Call to Family, Community and Participation
The human person is both sacred and social. We realize our dignity and rights in relationship with others, in community. "We are one body; when one suffers, we all suffer." We are called to respect all of God's gifts of creation, to be good stewards of the earth and each other.
Rights and Responsibilities
People have a fundamental right to life, food, shelter, health care, education and employment. All people have a right to participate in decisions that affect their lives. Corresponding to these rights are duties and responsibilities to respect the rights of others in the wider society and to work for the common good.
Dignity of Work
People have a right to decent and productive work, fair wages, private property and economic initiative. The economy exists to serve people, not the other way around.

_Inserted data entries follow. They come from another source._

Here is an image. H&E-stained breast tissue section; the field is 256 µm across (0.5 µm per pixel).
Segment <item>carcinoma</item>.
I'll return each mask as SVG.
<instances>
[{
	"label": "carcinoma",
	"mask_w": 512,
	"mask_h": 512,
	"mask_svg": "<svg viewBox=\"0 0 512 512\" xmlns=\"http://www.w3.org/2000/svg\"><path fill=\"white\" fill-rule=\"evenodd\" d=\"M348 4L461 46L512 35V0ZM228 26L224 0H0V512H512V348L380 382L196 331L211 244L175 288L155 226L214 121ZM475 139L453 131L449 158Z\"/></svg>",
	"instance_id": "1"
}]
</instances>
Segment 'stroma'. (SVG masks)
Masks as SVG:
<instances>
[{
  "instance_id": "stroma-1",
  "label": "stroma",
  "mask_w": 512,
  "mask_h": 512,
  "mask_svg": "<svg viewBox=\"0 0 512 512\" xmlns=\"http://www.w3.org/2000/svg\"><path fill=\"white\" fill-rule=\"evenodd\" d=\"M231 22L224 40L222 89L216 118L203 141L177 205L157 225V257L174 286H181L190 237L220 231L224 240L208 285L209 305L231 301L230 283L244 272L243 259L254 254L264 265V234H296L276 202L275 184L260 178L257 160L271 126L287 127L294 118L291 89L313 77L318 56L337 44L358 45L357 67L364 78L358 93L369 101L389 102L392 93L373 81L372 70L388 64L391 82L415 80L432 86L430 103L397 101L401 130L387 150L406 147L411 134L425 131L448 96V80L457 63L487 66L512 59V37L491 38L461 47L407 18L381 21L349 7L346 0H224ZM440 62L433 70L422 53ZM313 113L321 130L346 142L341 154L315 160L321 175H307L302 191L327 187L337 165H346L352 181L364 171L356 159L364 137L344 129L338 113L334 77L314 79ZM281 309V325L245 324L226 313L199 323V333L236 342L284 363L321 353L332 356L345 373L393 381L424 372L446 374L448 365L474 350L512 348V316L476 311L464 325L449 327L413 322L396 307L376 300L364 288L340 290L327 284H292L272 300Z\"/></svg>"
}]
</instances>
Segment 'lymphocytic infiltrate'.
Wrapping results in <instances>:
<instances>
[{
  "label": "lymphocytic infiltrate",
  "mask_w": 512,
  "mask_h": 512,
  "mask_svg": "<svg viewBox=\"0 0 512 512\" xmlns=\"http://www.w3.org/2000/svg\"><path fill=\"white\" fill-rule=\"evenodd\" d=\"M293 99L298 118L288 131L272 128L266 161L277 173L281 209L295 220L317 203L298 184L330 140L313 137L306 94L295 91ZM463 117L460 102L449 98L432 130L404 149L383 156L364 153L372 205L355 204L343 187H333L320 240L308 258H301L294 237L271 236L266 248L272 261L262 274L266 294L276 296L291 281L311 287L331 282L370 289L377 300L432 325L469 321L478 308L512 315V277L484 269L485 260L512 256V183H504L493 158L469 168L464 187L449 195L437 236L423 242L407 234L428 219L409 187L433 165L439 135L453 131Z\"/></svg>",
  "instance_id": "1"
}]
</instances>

We are one human family. Our responsibilities to each other cross national, racial, economic and ideological differences. We are called to work globally for justice.
Care for God’s Creation
We show our respect for the Creator by our stewardship of creation. Care for the earth is a requirement of our faith. We are called to protect people and the planet, living our faith in relationship with all of God’s creation. This environmental challenge has fundamental moral and ethical dimensions that cannot be ignored.